UNDERWEIGHT LPG cylinders might be a perennial problem for consumers in Uttar Pradesh. But, how about this? Your LPG cylinder could contain 2 kgs of ?water? filled in by unscrupulous agents to make it of the right weight when delivered at home!Updated: Feb 03, 2006 01:17 IST
UNDERWEIGHT LPG cylinders might be a perennial problem for consumers in Uttar Pradesh. But, how about this? Your LPG cylinder could contain 2 kgs of “water” filled in by unscrupulous agents to make it of the right weight when delivered at home!
The Weights and Measures (Legal Metrology) Division of the Department of Consumer Affairs, Govt of India, New Delhi, has been receiving, on an average four to five complaints every month from UP about LPG cylinders containing water. This was disclosed by Director, Weights and Measures (Legal Metrology) PA Krishnamoorthy while talking to HT. “Who knows how many LPG cylinders are being filled with some quantity water every month. We receive only four to five complaints a month.
There could be many more cases going unreported in UP. Moreover, it is also not just UP from where complaints are received by the department in New Delhi. There have also been complaints from Uttaranchal,” he said.
In the past six months, about 3 per cent of all the complaints received from UP about violation of weights and measures standards were about LPG cylinders weighing 500 gms to 2 kgs less, he said.

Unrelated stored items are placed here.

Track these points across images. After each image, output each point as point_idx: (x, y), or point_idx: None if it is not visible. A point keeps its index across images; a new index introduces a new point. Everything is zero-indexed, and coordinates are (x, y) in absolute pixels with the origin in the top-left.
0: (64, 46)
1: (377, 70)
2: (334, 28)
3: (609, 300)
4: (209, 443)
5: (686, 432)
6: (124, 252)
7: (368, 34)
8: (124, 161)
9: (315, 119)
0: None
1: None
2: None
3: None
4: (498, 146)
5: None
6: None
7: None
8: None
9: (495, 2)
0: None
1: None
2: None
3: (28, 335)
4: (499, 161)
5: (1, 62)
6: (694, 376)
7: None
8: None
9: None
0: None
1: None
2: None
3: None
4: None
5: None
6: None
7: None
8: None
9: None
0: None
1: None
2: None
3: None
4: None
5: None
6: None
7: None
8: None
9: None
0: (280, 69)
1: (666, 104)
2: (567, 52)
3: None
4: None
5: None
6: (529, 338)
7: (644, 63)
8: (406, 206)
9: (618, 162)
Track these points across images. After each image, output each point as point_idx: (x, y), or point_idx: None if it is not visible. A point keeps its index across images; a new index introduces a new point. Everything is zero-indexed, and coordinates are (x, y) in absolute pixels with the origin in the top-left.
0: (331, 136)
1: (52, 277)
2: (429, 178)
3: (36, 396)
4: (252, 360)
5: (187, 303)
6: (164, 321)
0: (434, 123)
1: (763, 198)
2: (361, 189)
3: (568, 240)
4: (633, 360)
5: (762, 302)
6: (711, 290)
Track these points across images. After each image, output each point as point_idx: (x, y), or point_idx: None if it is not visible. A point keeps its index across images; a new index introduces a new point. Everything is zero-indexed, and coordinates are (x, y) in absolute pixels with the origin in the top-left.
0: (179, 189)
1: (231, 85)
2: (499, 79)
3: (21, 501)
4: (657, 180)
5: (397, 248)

“In general, the “short filling” of LPG in cylinders is widely reported from UP. We also receive complaints from oil companies about underweight cylinders,” he added.
Krishnamoorthy, who is in Lucknow to attend a three-day national workshop on “Practical Aspects of Package Commodity Rules to Various Sectors of Indian Industry and Consumers” organised by the Confederation of Indian Industry (CII), UP State Chapter, from February 1 to 3, said adoption of standard guidelines for checking theft of LPG from cylinders by the law enforcement agencies was not only poor in UP but also in several other northern states.
“The law enforcement agencies are just not trying enough to crack down on people who steal LPG from cylinders. One must know that for every 1 kg of LPG that is stolen, the government loses Rs 22 to Rs 23 per cylinder which already comes heavily subsidised ,” he said.
There are other major drawbacks of not having an LPG cylinder in the market, which is tamper-proof. “Right at the LPG filling stage, the technology used is outdated. There is an urgent need for technology upgradation. The private sector players in the LPG business, however, have LPG filling plants which use fully automated technology,” Krishnamoorthy added.